Wenn der Zitherclub auf den Spielmannszug trifft und Chorgesang mit orchestralen Filmmusiken verschmilzt, dann ist das weit mehr als nur ein Konzert. Die Auszeichnung durch den Deutschen Musikrat würdigt seit fünf Jahren innovative Kulturarbeit im ländlichen Raum. Dass Erbendorf diesen Titel zu Recht trägt, bewiesen die Ensembles eindrucksvoll. „Nicht nur für mich, für uns alle geht heute ein Traum in Erfüllung“, betonte der amtierende Bürgermeister Johannes Reger. Er dankte den vielen Händen im Hintergrund.
Schon der erste Teil des Abends, moderiert von Hans-Peter Voith, bot eine enorme Bandbreite. Der evangelische Posaunenchor setzte mit barocker Instrumentalmusik den feierlichen Auftakt, bevor der Projektchor (Kirchenchor, Steinwaldchor sowie Gesang- und Musikverein) mit „Wir feiern ein Fest der Freude“ den Saal stimmlich ausfüllte.

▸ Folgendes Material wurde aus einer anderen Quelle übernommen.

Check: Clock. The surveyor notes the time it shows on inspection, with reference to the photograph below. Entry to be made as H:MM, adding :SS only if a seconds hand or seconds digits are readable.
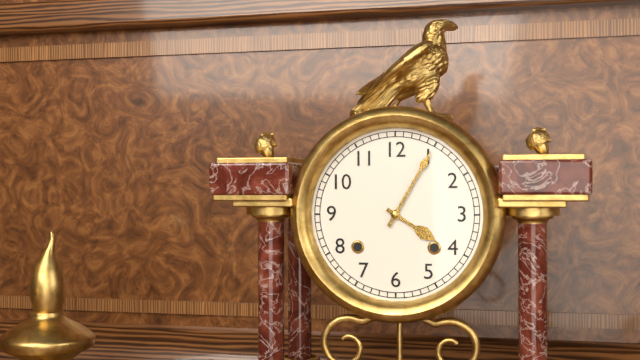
4:05
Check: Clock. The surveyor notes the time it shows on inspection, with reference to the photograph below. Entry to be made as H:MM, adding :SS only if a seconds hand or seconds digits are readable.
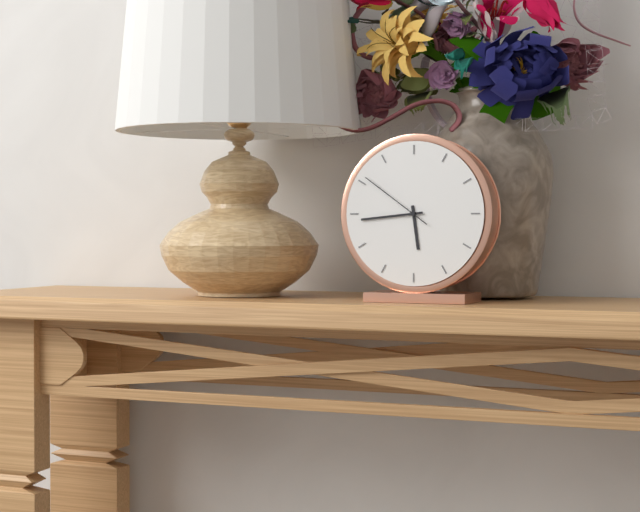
5:44:51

Besondere Akzente setzte der Zitherclub Erbendorf. Mit der bekannten Zither-Ballade „Der dritte Mann“ und dem bayerischen Kult-Thema „Irgendwie und sowieso“ sorgten die Musiker für nostalgische Gänsehautmomente. Die Stadtkapelle rundete die erste Hälfte mit zünftigen Klängen wie der Polka „Im Steinwald“ ab. Komponiert wurde dieses Stück von Dr. Markus Ringer aus Boxdorf, der selbst über viele Jahre in der Stadtkapelle Posaune und Bariton spielte.
Nach der Pause zog das Tempo spürbar an. Während die Spielleute Nordoberpfalz mit dem „Coburger Josias Marsch“ und später mit „Bella Ciao“ für Dynamik sorgten, verwandelte das Orchester des Vereins Abenteuer Kultur die Stadthalle in einen Kinosaal. Mit den monumentalen Klängen aus „Pirates of the Caribbean“, dem herzergreifenden „My Heart Will Go On“ und dem majestätischen Thema aus „Jurassic Park“ bewiesen die Musiker orchestrale Klasse.
Der Abend war nicht nur eine Feier der Musik, sondern auch ein Abschied. Bürgermeister Johannes Reger, der in den Ruhestand geht, durfte beim großen Finale selbst den Taktstock führen. Unter seinem Dirigat vereinten sich alle Mitwirkenden und das Publikum zur Bayernhymne, dem Deutschlandlied und der Europahymne.
„Die Zeit hier hat mir Spaß gemacht, es war mir eine große Ehre“, verabschiedete sich Reger sichtlich gerührt. Mit diesem Konzert hat Erbendorf bewiesen, dass Kultur hier nicht nur verwaltet, sondern mit Herzblut gelebt wird.
Beim Konzert wirkten musikalisch mit: Der Zitherclub Erbendorf unter der Leitung von Veronika Hille, Stadtkapelle unter der Leitung von German Martetschläger, die „Spielleute Nordoberpfalz“, mit Musikern aus den Spielmannzügen Erbendorf, Pressath und Grafenwöhr, unter der Leitung von Julia Busch. Weiter dabei waren der evangelische Posaunenchor Erbendorf unter der Leitung von Jochen Neumann sowie der Projektchor unter der Leitung von Elisabeth Liedl, mit Sängern aus dem Gesang- und Musikverein Erbendorf, dem katholischen Kirchenchor Erbendorf sowie dem Steinwaldchor. Nicht zuletzt musizierte das Orchester des Vereins Abenteuer Kultur e.V. unter der Leitung von Markus Werner. Im Schlepptau hatten sie auch Kinder in der musikalischen Früherziehung, die unter anderem einige Stücke mit begleiteten.